I had a very good bonsai day the day before yesterday. You may think, of course! but it actually started out a little slow. Looking at a gumbo limbo (a pot with two trees in it, actually) that I had been planning to repot, I decided the tree probably wasn’t good enough for the pot I was going to put it in. So I repotted a Chinese elm instead. I thought maybe I could do a root-over rock in a really nice pot. I imagined I was putting together another post for beginBonsai as I started working on it.

But the tree didn’t really fit over any of the rocks I have. It has two very large roots below the trunk that are set in their shape. All the rocks were either too big or two small for the gap between the roots. So I decided to pot it up without a rock. I still thought I was working on a new post for the webpage.

Once I got the tree wired into the pot and took some pictures, I saw that the flat-top tree looked funny in a wide low pot. So I restyled it, raising a branch that had been horizontal at the top of the tree into a vertical orientation. Then the leaves and branches looked funny because they were at the wrong angle.
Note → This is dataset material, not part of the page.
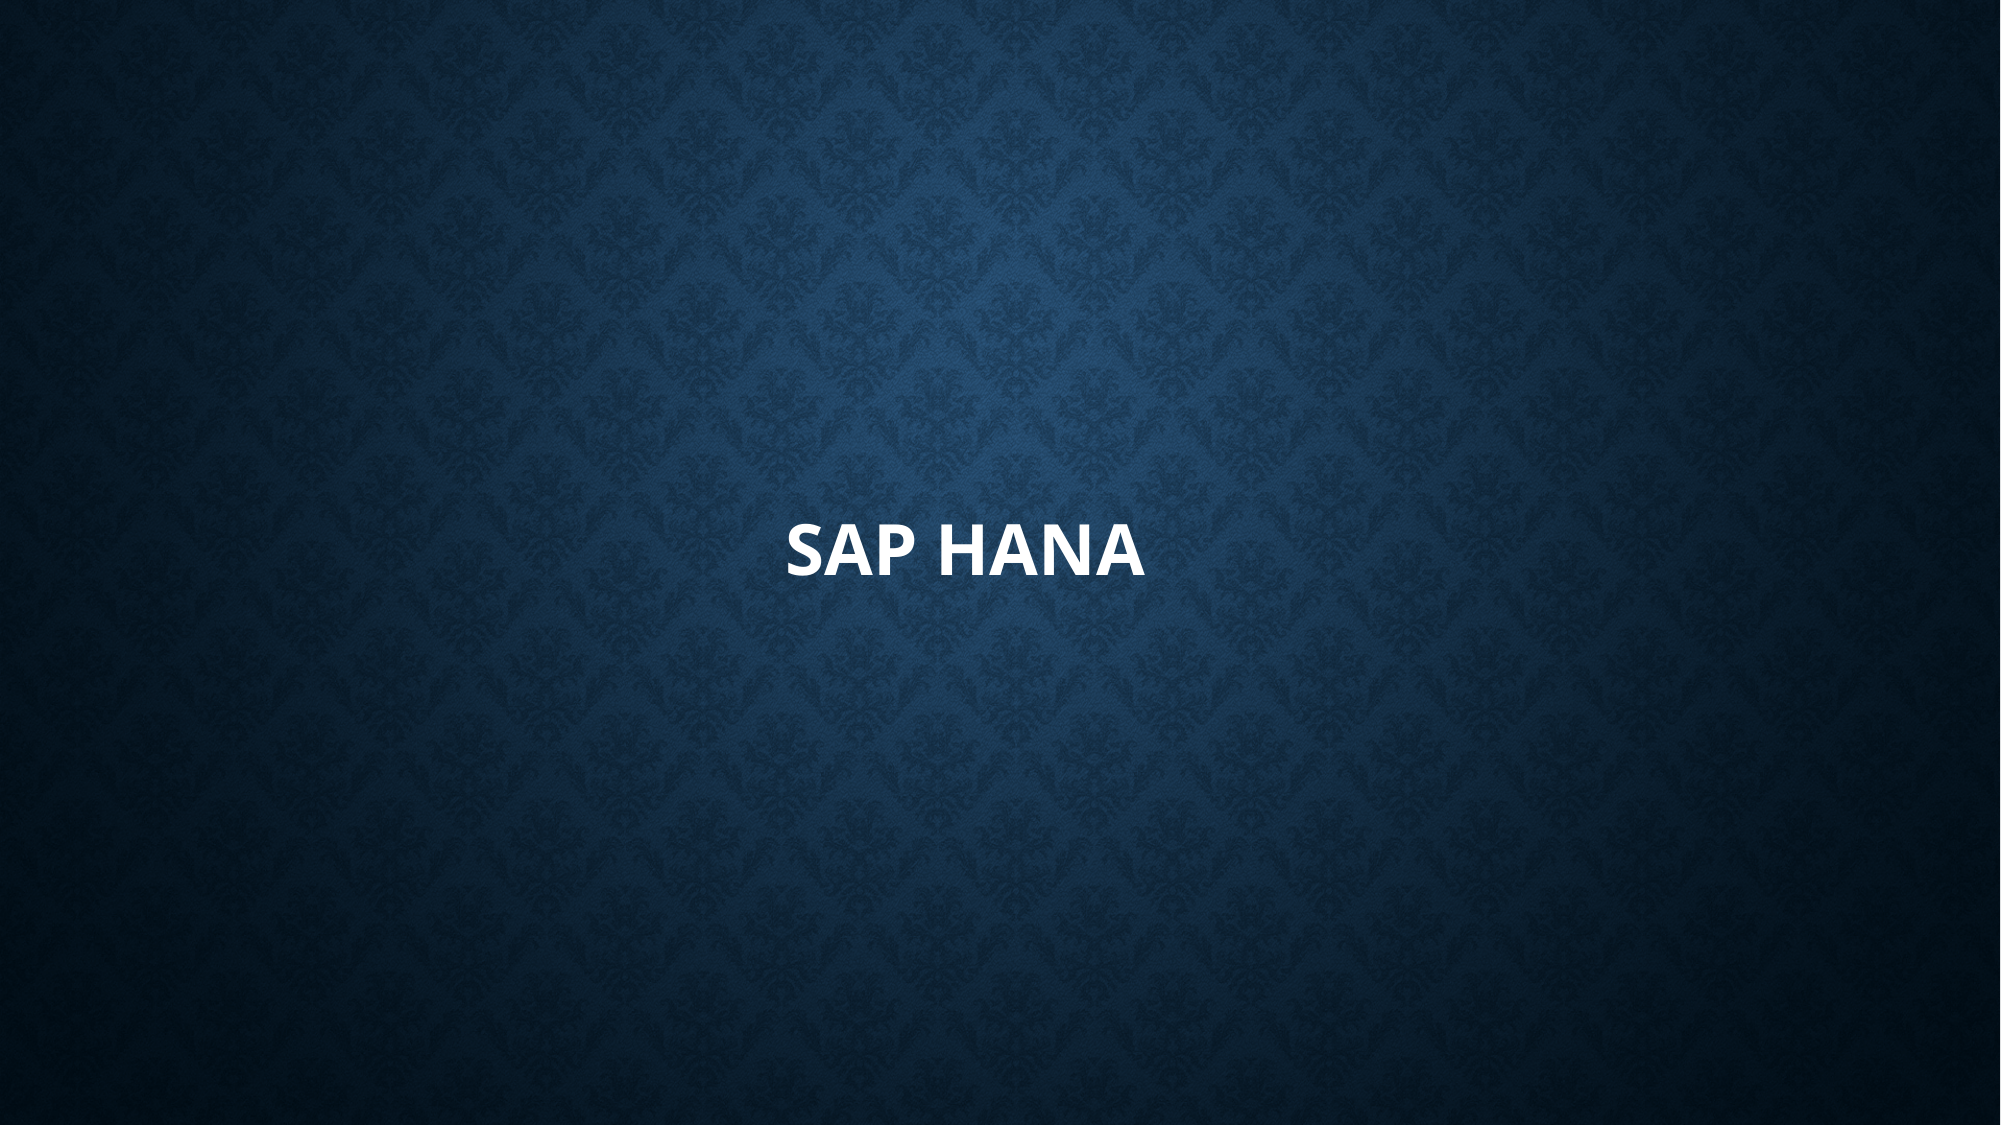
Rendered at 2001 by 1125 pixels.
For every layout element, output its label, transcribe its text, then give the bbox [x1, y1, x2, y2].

title Sap hana [116, 438, 1815, 656]
picture [0, 0, 2001, 1125]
Chasing sunlight.

I think it will be an improvement once the leaves and branches reorient themselves to the new angle that light now falls on the upper part of the tree, but the tree isn’t web-worthy today. I was disappointed. I started thinking about all my sticks in pots and how I wasn’t interested in working on any of them. Life is meaningless unless we can find meaning created in part by ourselves. I watered all the trees and then just walked aimlessly around the bonsai benches, looking at my little forest. I ended up looking at a raft-style (a trunk laid horizontally on the ground with the branches becoming as a forest of trunks) ficus that I have. I turned it slowly around. I noticed that there is a view of it looking down the old trunk that I hadn’t paid much attention to before that was pretty interesting, especially when I wired two trunks down on one side of the old trunk so that you could see into the cluster of trees better. The trunks were wavy and fanned out from the center along the old trunk.

I decided to repot that one yesterday. I looked for a pot to use with it and found an unglazed oval that I consider to be a perfect fit for the forest. I cleaned and oiled it to get it ready for repotting. I looked forward to getting what is essentially a new clump of trees for me into that pot.
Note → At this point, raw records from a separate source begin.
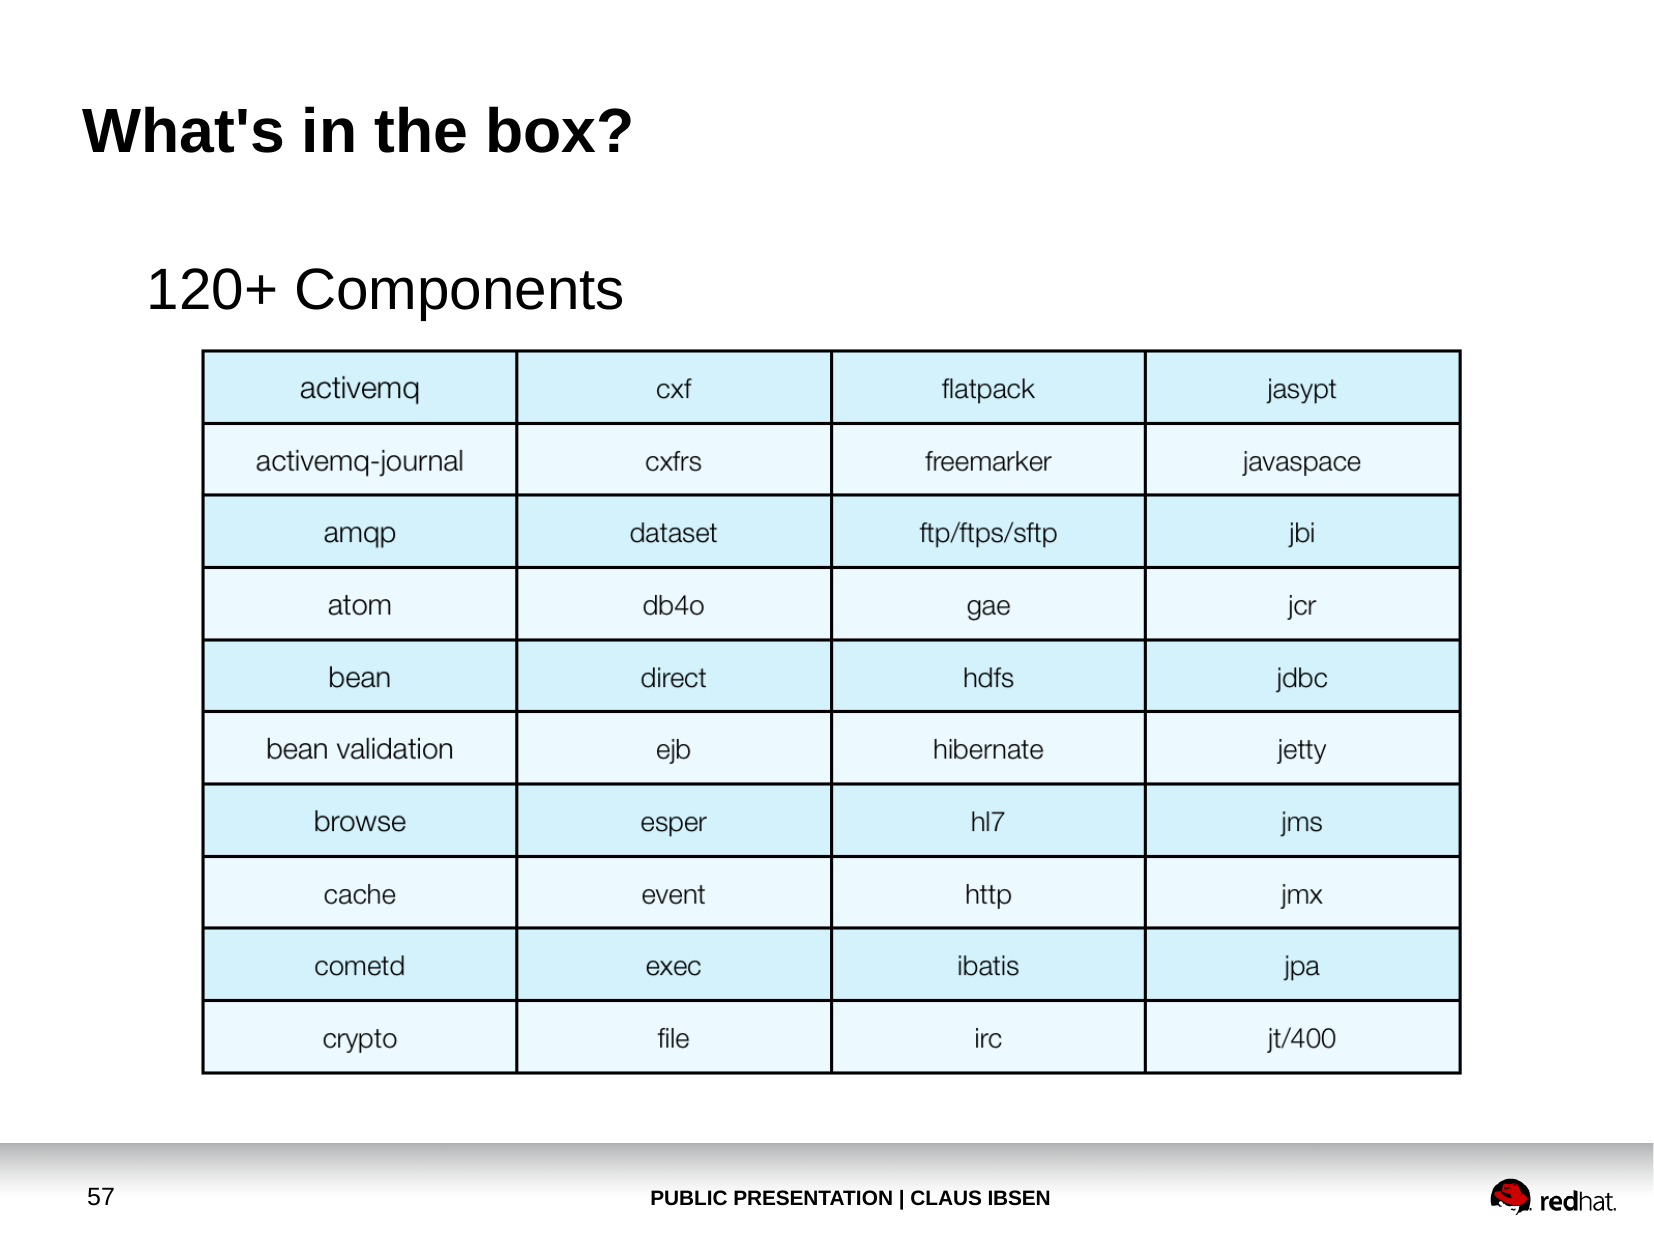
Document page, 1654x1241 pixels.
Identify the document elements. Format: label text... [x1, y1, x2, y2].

picture [187, 337, 1470, 1087]
list 120+ Components [86, 256, 1576, 1051]
picture [0, 1143, 1654, 1241]
title What's in the box? [82, 37, 1571, 226]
That evening I had a bit of a sunburn on the back of my neck. The next day I repotted the tree.

May 24, 2021;
The tree today. I probably still need to do some drastic branch selection but I will let the tree grow for now.
June 30, 2012:
The tree starting out nine years ago as a cutting laid on its side.
February 22, 2014:
A year and a half later the original trunk is still buried.
August 16, 2014:
Summer growth.
February 14, 2015:
Bare-rooted.
February 14, 2015:
Repotted in a new pot. I was out of pumice so I used only akadama and scoria instead of my usual mix of all three.
February 14, 2015:
Wired to put movement into the trunks.
March 26, 2016:
Growth.
March 26, 2016:
Pruned the tops.
May 20, 2017:
Growth.
January 27, 2018:
View that eventually became the front.
May 26, 2018:
View I was considering as the front.
August 10, 2019:
Repotting. I may still cut off the bulbous half of the old horizontal trunk.
July 13, 2020:
The tree last summer with a root crossing what is now the front.
May 23, 2021:
Repotting the tree yesterday.
May 24, 2021:
Another potential front, currently the left side of the tree.